*SUPPLIED INFORMATION*
<<<<

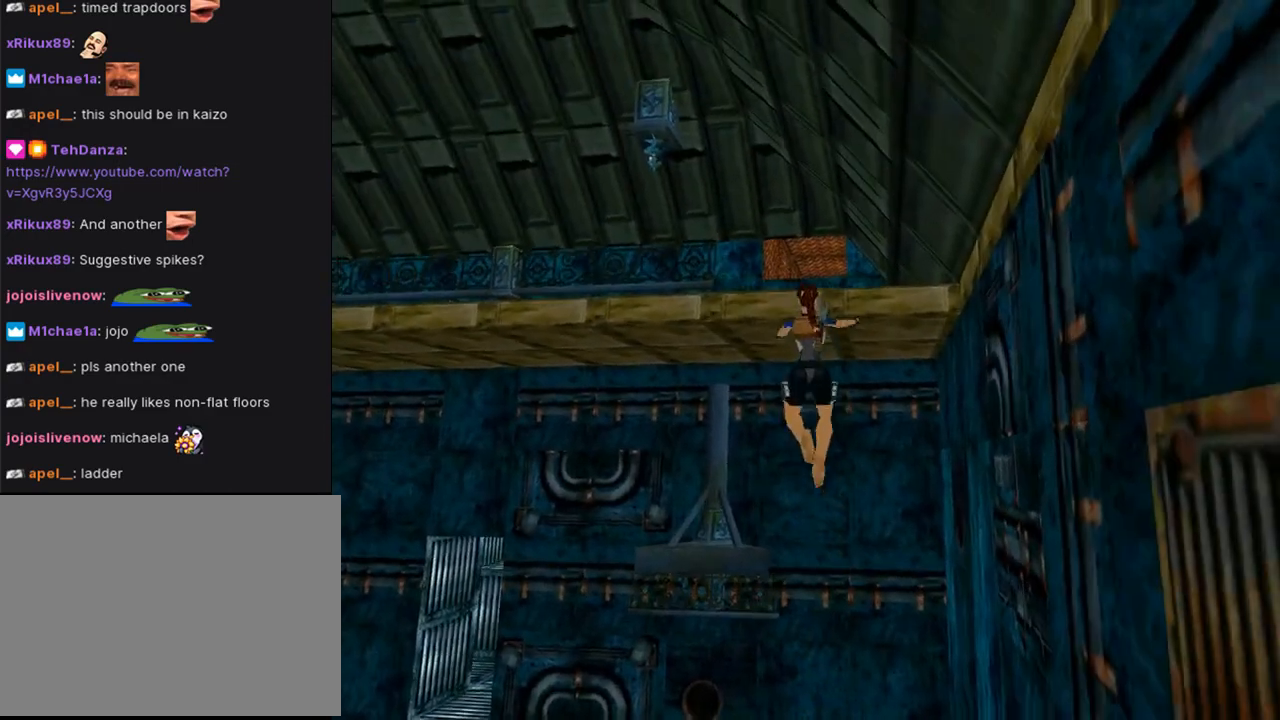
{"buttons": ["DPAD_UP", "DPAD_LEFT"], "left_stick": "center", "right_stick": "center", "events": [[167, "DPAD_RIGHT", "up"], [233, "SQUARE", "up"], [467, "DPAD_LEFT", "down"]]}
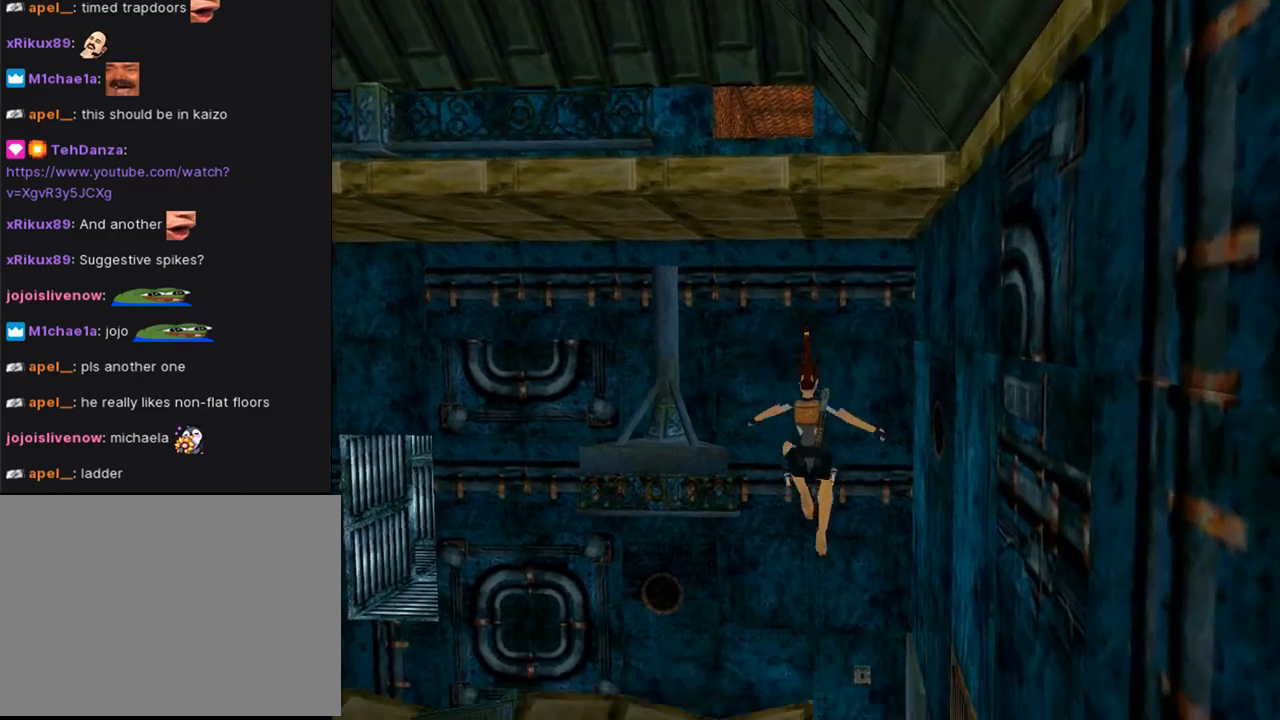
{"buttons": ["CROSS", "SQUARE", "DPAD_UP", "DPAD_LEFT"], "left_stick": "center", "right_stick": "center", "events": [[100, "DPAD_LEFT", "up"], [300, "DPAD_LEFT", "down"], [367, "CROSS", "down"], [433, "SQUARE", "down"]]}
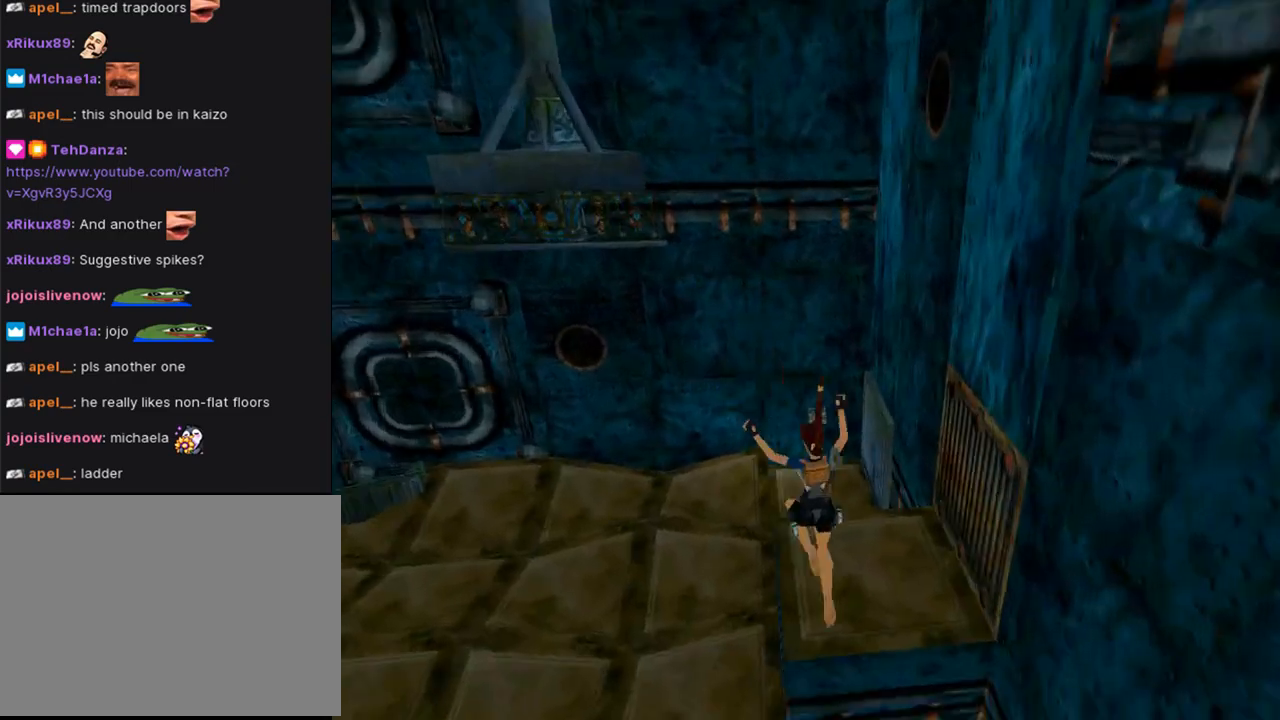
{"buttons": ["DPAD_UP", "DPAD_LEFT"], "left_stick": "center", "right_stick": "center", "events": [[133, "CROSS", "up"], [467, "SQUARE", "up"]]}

>>>>

*EXERCISE OBJECTIVE*
State the number of lines in the material above that hold the word "down", adding nothing else.

*EXERCISE ANSWER*
2